Co-author Professor Angelo D’Alessandro a professor at the University of Colorado Anschutz and a member of the Hall of Fame of the Association for the Advancement of Blood and Biotherapies, said the research had broader implications.
“Red blood cells are remarkably resilient, but they are also exquisitely sensitive to mechanical and oxidative stress,” he said.
“This study shows that extreme endurance exercise pushes red blood cells toward accelerated aging through mechanisms that mirror what we observe during blood storage.
“Understanding these shared pathways gives us a unique opportunity to learn how to better protect blood cell function both in athletes and in transfusion medicine.”
The authors acknowledged several limitations, including the small sample size, limited racial diversity among participants and the restriction to two time points without longitudinal follow-up.
Larger, more diverse cohorts and serial post-race sampling are planned to clarify recovery timelines and evaluate potential cumulative effects across multiple events.

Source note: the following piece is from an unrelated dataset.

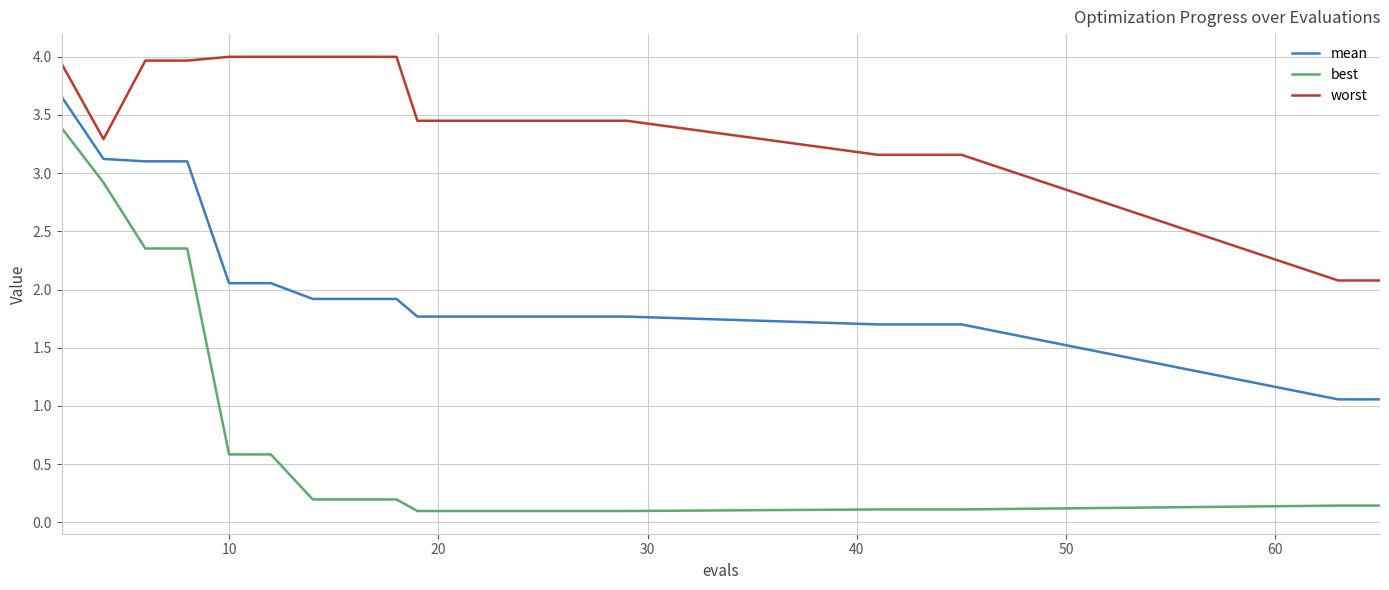

Which series has the largest range (max minus min)?

best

Additional studies will also explore whether insights from exercise-induced erythrocyte stress can be leveraged to extend the shelf life and functional quality of stored blood products.
For health professionals caring for endurance athletes, the researcher said their findings underscored the need to consider haematologic monitoring in individuals engaged in repeated ultra-distance competition, particularly those presenting with fatigue, performance decline or laboratory evidence of haemolysis.
More broadly, the study reinforced a growing body of literature suggesting that extreme forms of exercise may impose physiologic stressors distinct from, and potentially exceeding, the well-established benefits of moderate physical activity.